**Data supplied**
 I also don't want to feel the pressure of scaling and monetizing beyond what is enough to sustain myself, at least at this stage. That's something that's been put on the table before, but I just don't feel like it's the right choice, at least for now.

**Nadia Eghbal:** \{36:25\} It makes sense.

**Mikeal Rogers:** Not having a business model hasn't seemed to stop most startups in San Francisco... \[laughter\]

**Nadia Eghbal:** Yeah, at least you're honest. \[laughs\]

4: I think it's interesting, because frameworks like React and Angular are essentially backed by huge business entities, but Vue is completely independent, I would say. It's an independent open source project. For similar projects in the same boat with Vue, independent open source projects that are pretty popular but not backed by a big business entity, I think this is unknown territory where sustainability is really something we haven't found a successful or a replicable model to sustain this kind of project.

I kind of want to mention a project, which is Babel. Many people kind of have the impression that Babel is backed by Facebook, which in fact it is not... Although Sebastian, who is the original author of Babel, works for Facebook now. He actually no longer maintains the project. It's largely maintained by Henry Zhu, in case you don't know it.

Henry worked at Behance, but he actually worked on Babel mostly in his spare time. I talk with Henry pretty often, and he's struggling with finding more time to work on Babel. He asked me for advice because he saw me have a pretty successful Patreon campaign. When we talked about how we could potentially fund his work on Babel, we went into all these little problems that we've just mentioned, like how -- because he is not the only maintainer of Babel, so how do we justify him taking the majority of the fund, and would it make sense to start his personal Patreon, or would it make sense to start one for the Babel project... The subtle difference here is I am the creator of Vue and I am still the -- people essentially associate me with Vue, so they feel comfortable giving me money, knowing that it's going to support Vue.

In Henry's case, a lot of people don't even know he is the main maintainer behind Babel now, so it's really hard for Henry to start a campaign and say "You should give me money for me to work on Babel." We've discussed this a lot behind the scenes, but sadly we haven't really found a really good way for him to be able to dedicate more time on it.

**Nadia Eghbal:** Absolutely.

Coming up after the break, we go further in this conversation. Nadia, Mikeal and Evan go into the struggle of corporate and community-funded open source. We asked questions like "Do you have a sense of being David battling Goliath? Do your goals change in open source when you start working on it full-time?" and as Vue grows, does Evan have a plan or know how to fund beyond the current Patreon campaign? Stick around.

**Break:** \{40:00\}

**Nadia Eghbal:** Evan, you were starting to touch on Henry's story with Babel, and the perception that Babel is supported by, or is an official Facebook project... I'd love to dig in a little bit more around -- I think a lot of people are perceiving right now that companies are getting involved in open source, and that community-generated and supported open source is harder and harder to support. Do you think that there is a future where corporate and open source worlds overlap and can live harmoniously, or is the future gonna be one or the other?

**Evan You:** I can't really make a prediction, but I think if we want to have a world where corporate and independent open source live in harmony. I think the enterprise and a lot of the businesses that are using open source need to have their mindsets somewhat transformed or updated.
---
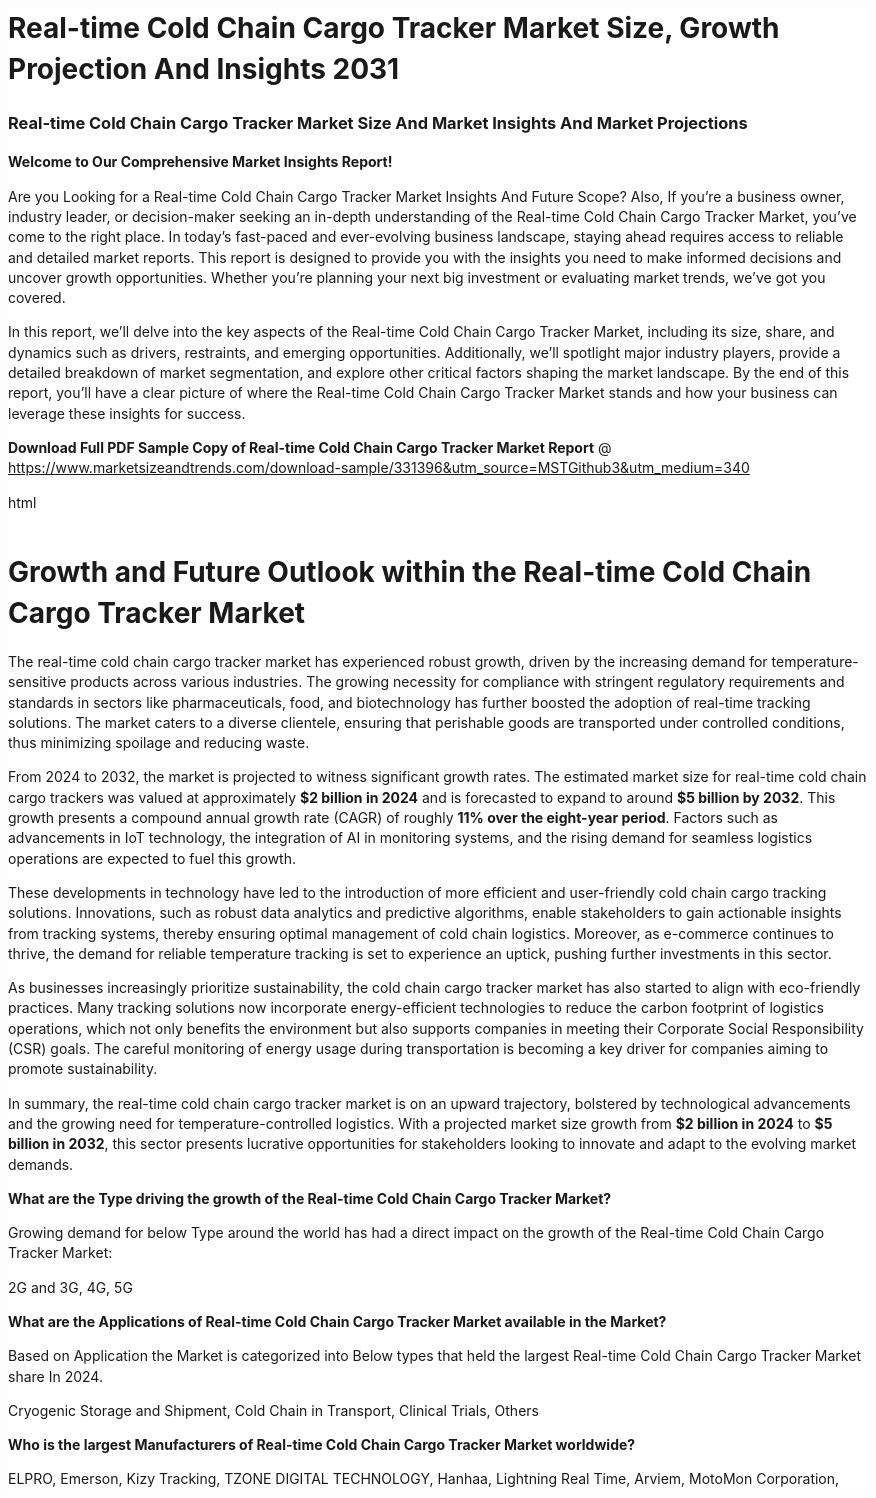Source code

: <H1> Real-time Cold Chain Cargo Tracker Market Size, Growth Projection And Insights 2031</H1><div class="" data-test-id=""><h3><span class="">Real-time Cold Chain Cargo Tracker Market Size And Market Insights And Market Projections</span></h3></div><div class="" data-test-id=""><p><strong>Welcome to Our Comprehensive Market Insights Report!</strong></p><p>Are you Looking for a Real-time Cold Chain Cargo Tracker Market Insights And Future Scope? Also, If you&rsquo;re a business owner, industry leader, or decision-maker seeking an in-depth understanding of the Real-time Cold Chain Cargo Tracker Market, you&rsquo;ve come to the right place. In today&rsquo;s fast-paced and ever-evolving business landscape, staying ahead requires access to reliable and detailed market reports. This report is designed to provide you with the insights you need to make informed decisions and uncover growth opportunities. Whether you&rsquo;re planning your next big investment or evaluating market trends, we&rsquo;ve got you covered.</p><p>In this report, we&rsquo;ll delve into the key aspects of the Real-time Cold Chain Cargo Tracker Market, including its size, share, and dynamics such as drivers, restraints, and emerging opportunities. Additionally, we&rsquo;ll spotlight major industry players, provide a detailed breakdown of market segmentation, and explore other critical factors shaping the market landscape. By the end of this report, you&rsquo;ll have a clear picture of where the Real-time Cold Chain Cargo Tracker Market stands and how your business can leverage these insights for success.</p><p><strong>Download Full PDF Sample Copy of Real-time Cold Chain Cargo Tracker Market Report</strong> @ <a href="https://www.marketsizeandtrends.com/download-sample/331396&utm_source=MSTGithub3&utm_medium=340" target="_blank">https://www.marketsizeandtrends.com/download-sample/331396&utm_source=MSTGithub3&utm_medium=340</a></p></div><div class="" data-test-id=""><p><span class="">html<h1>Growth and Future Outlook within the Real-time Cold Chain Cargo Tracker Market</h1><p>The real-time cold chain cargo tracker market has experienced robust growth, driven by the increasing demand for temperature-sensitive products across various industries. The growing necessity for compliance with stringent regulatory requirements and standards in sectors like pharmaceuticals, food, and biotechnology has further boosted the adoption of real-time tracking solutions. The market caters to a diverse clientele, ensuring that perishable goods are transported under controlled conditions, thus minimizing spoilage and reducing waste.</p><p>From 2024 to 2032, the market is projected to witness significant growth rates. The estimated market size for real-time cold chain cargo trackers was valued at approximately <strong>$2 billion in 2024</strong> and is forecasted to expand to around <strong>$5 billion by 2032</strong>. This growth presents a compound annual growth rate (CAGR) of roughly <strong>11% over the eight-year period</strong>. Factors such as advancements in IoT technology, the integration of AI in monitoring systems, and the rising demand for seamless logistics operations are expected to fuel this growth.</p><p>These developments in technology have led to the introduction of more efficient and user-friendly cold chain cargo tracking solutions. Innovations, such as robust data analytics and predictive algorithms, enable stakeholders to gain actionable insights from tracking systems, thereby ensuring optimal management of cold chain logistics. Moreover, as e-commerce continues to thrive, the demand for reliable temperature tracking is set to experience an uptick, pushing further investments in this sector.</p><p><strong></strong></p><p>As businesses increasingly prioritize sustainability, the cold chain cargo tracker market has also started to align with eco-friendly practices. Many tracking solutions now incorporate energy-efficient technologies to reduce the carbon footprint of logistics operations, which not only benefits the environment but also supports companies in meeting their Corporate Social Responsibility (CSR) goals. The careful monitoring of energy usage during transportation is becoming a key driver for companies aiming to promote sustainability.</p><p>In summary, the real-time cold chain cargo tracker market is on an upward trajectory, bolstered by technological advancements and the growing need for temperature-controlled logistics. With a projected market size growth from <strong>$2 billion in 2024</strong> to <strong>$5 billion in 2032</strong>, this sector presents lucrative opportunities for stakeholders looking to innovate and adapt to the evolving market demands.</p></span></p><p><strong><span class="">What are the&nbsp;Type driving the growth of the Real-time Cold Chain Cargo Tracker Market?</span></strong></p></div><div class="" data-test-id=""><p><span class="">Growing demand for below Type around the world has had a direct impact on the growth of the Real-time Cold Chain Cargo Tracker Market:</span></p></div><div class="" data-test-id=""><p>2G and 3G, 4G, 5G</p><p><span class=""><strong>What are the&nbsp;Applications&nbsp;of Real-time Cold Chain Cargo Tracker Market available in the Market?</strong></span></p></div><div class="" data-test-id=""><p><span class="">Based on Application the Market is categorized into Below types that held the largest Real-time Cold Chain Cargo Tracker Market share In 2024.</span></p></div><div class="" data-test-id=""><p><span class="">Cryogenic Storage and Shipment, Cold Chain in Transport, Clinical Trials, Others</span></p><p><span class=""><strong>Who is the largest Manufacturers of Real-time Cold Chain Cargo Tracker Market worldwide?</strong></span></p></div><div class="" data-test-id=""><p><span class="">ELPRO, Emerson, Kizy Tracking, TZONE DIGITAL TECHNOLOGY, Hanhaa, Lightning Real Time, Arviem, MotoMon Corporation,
--
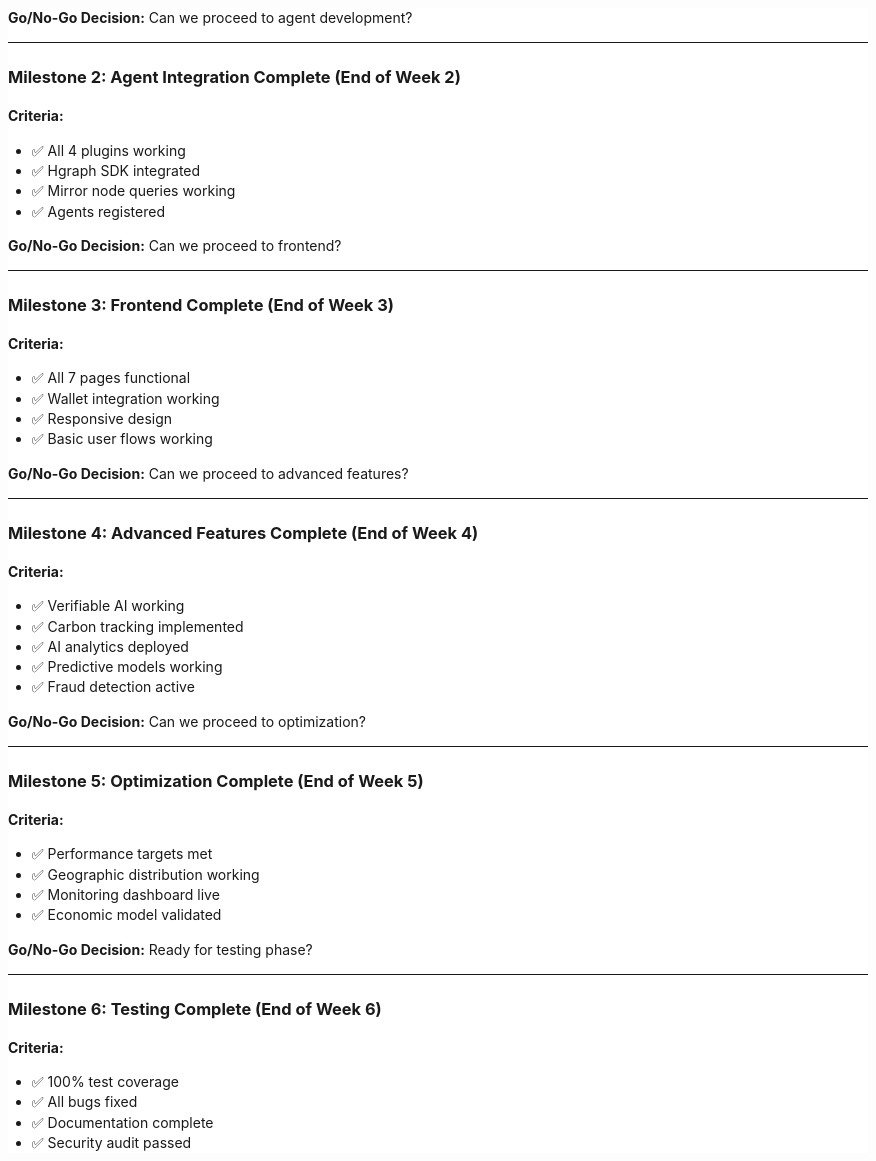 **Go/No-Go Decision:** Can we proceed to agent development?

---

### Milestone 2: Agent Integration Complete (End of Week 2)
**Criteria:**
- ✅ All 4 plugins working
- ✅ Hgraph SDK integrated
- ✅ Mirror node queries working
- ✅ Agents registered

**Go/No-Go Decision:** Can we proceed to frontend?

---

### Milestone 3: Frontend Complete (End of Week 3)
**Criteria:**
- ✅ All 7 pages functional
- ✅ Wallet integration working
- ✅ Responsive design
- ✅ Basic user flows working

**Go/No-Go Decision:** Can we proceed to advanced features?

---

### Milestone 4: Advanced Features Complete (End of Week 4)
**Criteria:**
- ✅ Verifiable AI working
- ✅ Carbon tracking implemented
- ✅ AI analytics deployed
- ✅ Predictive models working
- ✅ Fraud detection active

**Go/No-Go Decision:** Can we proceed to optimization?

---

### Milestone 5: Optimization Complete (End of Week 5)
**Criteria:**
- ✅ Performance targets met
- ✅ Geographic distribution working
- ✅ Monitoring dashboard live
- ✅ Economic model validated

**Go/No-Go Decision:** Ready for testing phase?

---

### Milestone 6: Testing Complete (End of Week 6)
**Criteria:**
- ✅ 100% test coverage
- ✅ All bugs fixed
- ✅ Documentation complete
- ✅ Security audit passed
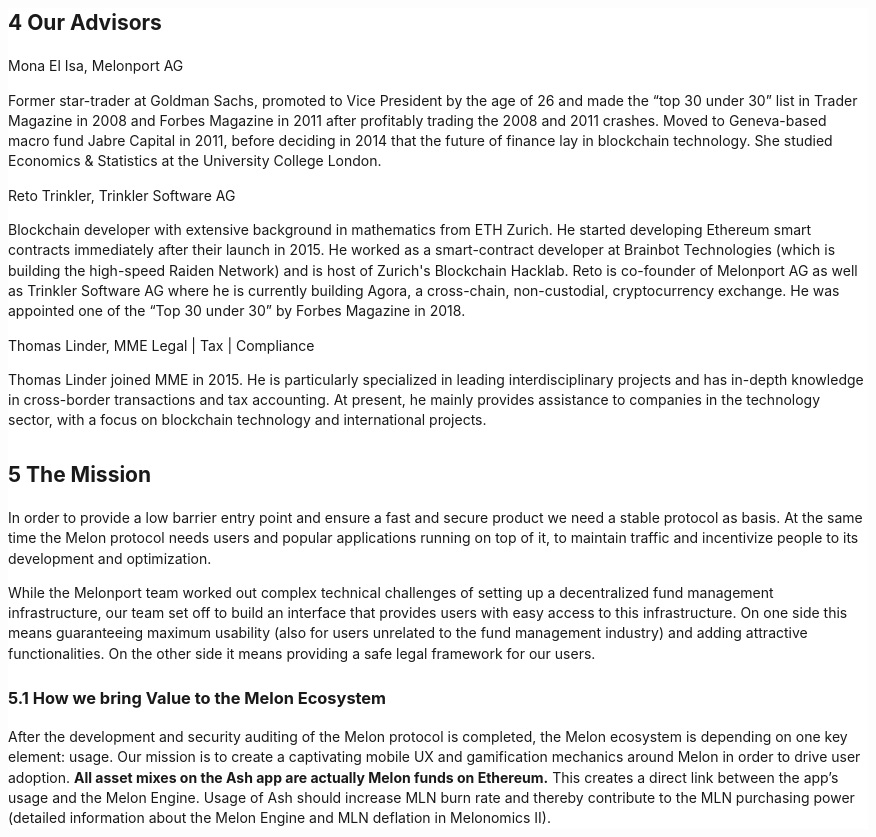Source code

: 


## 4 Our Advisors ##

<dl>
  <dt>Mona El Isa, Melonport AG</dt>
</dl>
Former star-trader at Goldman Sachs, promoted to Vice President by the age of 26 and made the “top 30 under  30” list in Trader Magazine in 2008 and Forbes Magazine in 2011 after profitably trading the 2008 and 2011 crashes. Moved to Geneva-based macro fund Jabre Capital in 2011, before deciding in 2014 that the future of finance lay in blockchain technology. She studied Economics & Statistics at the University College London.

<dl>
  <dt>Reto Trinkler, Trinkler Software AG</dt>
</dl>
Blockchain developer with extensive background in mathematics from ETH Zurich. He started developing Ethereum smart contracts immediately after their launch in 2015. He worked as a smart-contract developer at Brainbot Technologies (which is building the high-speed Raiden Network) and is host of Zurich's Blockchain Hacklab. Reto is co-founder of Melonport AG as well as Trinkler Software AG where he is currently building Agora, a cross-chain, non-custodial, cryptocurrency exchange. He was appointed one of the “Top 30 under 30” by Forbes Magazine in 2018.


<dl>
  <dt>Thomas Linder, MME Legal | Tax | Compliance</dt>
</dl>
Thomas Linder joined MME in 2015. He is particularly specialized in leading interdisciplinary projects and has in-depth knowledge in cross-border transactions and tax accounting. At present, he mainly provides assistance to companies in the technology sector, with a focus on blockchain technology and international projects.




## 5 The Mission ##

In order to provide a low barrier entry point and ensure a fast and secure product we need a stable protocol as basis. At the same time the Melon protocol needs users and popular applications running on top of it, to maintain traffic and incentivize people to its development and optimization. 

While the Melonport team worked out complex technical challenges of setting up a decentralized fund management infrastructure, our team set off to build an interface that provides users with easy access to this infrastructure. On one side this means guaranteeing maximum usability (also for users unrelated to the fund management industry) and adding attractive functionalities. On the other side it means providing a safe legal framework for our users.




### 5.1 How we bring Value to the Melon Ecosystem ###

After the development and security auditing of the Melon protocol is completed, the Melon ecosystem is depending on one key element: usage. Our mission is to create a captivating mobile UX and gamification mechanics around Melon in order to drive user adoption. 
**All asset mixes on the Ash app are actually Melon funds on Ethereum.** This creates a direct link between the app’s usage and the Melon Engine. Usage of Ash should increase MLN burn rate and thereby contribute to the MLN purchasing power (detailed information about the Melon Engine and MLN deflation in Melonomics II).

**Problem details**
Lines that include the word "Week" — how many are there in the data? Answer with the number alone.

**Solution to this problem**
5